On 3 March 2014, the company announced a partnership with Mars One, which is planning on using Uwingu's map of Mars in its mission. It was announced on 12 June 2014 that a second space mission, Time Capsule to Mars, is carrying Uwingu's Mars Map to Mars as well.

==Uwingu Team==
- Dr. Alan Stern is a planetary scientist and an associate vice president at the Southwest Research Institute, a large non-profit R&D institution with over 3400 employees. He operates a successful private aerospace consulting practice. Formerly, he directed all science programs and missions at NASA headquarters.
- Dr. Henry Throop is an astronomical researcher and an expert in astronomical software and databases. He lives in India.
- Mr. Ryan Johnston has served as president and chief executive of two prominent companies in the entertainment and sports industries for the past ten years. Prior to that, Ryan served 15 years in the U.S. Army’s Aviation Branch. Ryan is a producer of film and television, producer of large-scale events, manager and agent of talent, and the co-founder of a technology company that is testing their products for space travel and everyday commercial use.

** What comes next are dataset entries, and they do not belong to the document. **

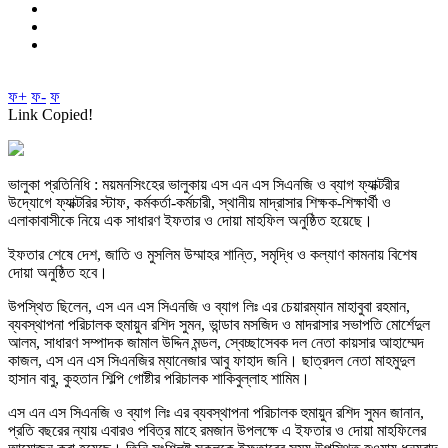
ফ+
ফ-
ফ
Link Copied!
ভালুকা প্রতিনিধি : ময়মনসিংহের ভালুকায় এস এন এস সিএনজি ও ব্যাগ ফ্যাক্টরীর
উদ্যোগে ফ্যাক্টরির স্টাফ, কর্মকর্তা-কর্মচারী, স্থানীয় মাদ্রাসার শিক্ষক-শিক্ষার্থী ও
এলাকাবাসীকে নিয়ে এক সাধারণ ইফতার ও দোয়া মাহফিল অনুষ্ঠিত হয়েছে।
ইফতার শেষে দেশ, জাতি ও মুসলিম উম্মাহর শান্তি, সমৃদ্ধি ও কল্যাণ কামনায় বিশেষ
দোয়া অনুষ্ঠিত হবে।
উপস্থিত ছিলেন, এস এন এস সিএনজি ও ব্যাগ লিঃ এর চেয়ারম্যান মাহাবুবা রহমান,
ব্যবস্থাপনা পরিচালক হুমায়ুন রশিদ সুমন, ভান্ডাব মসজিদ ও মাদরাসার সভাপতি মোর্শেদুল
আলম, সাধারণ সম্পাদক জামাল উদ্দিন মন্ডল, স্বেচ্ছাসেবক দল নেতা কায়সার আহাম্মেদ
কাজল, এস এন এস সিএনজির ম্যানেজার আবু ফাহাদ জনি। ছাত্রদল নেতা মাহমুদুল
হাসান বাবু, কুহতান শিল্পি গোষ্টীর পরিচালক শাকিবুল্লাহ শামিম।
এস এন এস সিএনজি ও ব্যাগ লিঃ এর ব্যবস্থাপনা পরিচালক হুমায়ুন রশিদ সুমন জানান,
প্রতি বছরের ন্যায় এবারও পবিত্র মাহে রমজান উপলক্ষে এ ইফতার ও দোয়া মাহফিলের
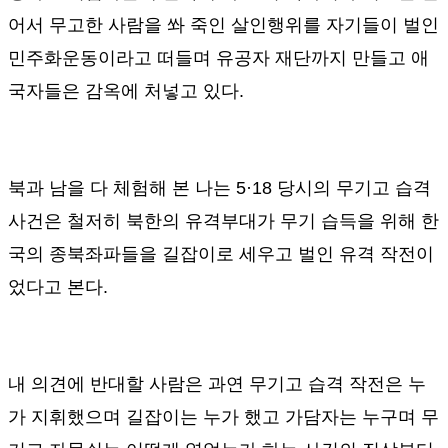
어서 무고한 사람을 쏴 죽인 살인행위를 자기들이 벌인
민주화운동이라고 떠들며 유공자 재단까지 만들고 애
국자들은 감옥에 처넣고 있다
.
북과 남을 다 체험해 본 나는
5·18
당시의 무기고 습격
사건은 철저히 북한의 유격부대가 무기 습득을 위해 한
국의 종북좌파들을 길잡이로 세우고 벌인 유격 작전이
었다고 본다
.
내 의견에 반대할 사람은 과연 무기고 습격 작전은 누
가 지휘했으며 길잡이는 누가 했고 가담자는 누구며 무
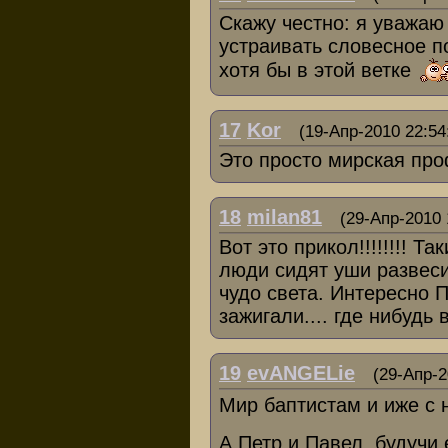
Скажу честно: я уважаю
устраивать словесное п
хотя бы в этой ветке
17
Kor
(19-Апр-2010 22:54
Это просто мирская про
18
milan81
(29-Апр-2010 
Вот это прикол!!!!!!!! Т
люди сидят уши развеси
чудо света. Интересно 
зажигали.... где нибудь 
19
evANGELie
(29-Апр-2
Мир баптистам и иже с
А Петр и Павел, будучи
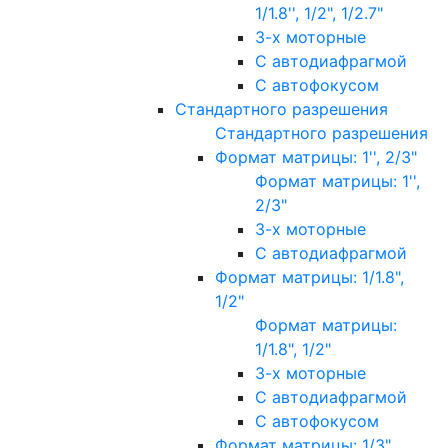
1/1.8'', 1/2", 1/2.7"
3-х моторные
С автодиафрагмой
С автофокусом
Стандартного разрешения
Стандартного разрешения
Формат матрицы: 1'', 2/3"
Формат матрицы: 1'',
2/3"
3-х моторные
С автодиафрагмой
Формат матрицы: 1/1.8",
1/2"
Формат матрицы:
1/1.8", 1/2"
3-х моторные
С автодиафрагмой
С автофокусом
Формат матрицы: 1/3"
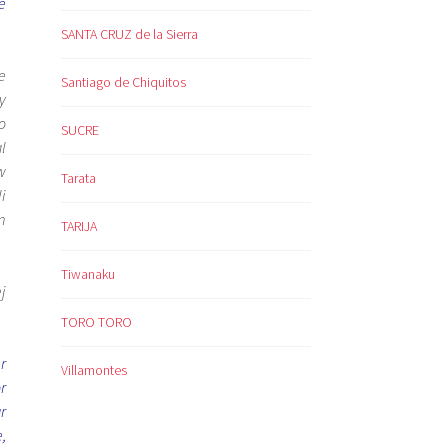
e
SANTA CRUZ de la Sierra
e
Santiago de Chiquitos
y
o
SUCRE
l
w
Tarata
i
m
TARIJA
Tiwanaku
j
TORO TORO
r
Villamontes
r
r
,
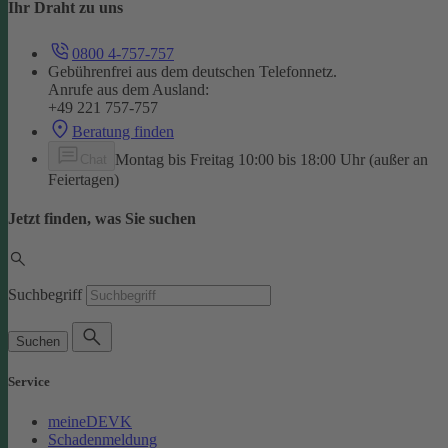
Ihr Draht zu uns
0800 4-757-757
Gebührenfrei aus dem deutschen Telefonnetz.
Anrufe aus dem Ausland:
+49 221 757-757
Beratung finden
Montag bis Freitag 10:00 bis 18:00 Uhr (außer an
Chat
Feiertagen)
Jetzt finden, was Sie suchen
Suchbegriff
Suchen
Service
meineDEVK
Schadenmeldung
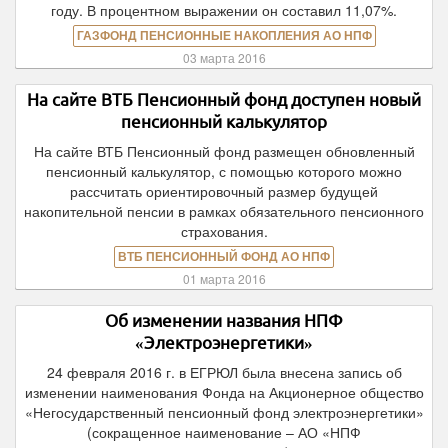
году. В процентном выражении он составил 11,07%.
ГАЗФОНД ПЕНСИОННЫЕ НАКОПЛЕНИЯ АО НПФ
03 марта 2016
На сайте ВТБ Пенсионный фонд доступен новый
пенсионный калькулятор
На сайте ВТБ Пенсионный фонд размещен обновленный
пенсионный калькулятор, с помощью которого можно
рассчитать ориентировочный размер будущей
накопительной пенсии в рамках обязательного пенсионного
страхования.
ВТБ ПЕНСИОННЫЙ ФОНД АО НПФ
01 марта 2016
Об изменении названия НПФ
«Электроэнергетики»
24 февраля 2016 г. в ЕГРЮЛ была внесена запись об
изменении наименования Фонда на Акционерное общество
«Негосударственный пенсионный фонд электроэнергетики»
(сокращенное наименование – АО «НПФ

- Mr. Doug Griffith is an attorney whose practice in Los Angeles focuses on the aviation and commercial human spaceflight industries. Before Doug became an attorney, he was a Marine aviator, and earned a degree in aerospace engineering from the University of Texas.

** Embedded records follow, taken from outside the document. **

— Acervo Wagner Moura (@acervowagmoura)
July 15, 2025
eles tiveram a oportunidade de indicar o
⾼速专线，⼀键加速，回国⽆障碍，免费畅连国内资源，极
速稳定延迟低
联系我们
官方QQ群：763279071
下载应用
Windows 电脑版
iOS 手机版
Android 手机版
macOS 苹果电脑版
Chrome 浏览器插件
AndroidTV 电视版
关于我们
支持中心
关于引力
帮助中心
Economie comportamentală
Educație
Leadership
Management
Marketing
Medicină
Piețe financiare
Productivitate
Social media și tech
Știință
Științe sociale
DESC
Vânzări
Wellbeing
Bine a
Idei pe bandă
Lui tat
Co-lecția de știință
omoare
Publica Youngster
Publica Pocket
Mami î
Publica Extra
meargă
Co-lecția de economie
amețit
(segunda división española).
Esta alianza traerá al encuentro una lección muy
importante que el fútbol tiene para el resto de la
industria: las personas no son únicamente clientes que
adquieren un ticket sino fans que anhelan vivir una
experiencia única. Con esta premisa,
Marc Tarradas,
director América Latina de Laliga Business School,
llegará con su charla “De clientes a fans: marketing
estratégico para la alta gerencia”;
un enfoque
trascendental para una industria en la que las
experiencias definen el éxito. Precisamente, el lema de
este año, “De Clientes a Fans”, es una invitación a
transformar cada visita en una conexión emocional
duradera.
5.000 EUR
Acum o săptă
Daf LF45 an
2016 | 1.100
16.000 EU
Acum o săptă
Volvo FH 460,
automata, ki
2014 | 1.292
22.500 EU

- Ms. Alisha McFarland has more than 20 years experience managing and marketing small businesses, and almost a decade of experience in research grant administration.
- Mrs. Ellen Butler helps business owners implement their marketing goals using modern software, social media, email marketing, and other online tools. Ellen graduated from Indiana University.

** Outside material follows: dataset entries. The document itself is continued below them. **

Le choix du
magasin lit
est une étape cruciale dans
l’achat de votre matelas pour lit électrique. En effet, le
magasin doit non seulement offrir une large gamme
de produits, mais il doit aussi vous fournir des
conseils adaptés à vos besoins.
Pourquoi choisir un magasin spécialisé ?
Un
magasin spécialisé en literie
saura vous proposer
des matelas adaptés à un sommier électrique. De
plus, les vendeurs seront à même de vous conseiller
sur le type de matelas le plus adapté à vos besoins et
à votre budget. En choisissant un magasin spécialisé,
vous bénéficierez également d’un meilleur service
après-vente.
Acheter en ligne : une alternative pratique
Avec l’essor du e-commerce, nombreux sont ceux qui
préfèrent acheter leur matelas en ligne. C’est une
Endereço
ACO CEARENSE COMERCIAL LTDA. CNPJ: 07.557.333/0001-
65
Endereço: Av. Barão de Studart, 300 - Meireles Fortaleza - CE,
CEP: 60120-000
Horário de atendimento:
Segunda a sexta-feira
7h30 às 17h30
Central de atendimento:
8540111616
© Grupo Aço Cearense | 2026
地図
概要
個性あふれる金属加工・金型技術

- Mr. Tom Burton is a web developer and designer who has worked with technology firms across the world.

==Advisors==
Uwingu’s board of advisors consists of talented and influential thinkers from the astronomy, planetary science, IT, and business worlds:
- Mr. Michael Aisner, promoter and marketing expert
- Mr. Andy Chaikin, space historian and author
- Mr. David J. Eicher, editor, Astronomy magazine
- Mr. Stephen Goldman, computer industry entrepreneur and mathematical physicist
- Dr. David Grinspoon, planetary scientist, author, and educator
- Ms. Cassie Kloberdanz, commercial space advocate
- Mr. Jon Lomberg, space artist and former illustrator for Carl Sagan
- Mr. George Merlis, communications expert and former producer of Good Morning America on ABC TV
- Dr. Cathy Olkin, planetary scientist
- Mr. Rick Rasansky, serial entrepreneur and internet company CEO
- Mr. Robert Richards, co-founder and CEO of Moon Express
- Dr. Teresa Segura, Mars scientist
- Dr. Peter Smith, Mars scientist and principal investigator of NASA’s 2008 Mars Phoenix lander
- Mr. Zak Williams, marketing man, space aficionado

==Criticism==
The International Astronomical Union has strongly condemned Uwingu, disagreeing charging money to buy planet names, stressing that the IAU was the only official authority on naming astronomical objects. Many people came to the defense of Uwingu and in the end, the IAU retracted their statements. Uwingu denies these accusations, saying it represents the "people's choice" rather than any official position.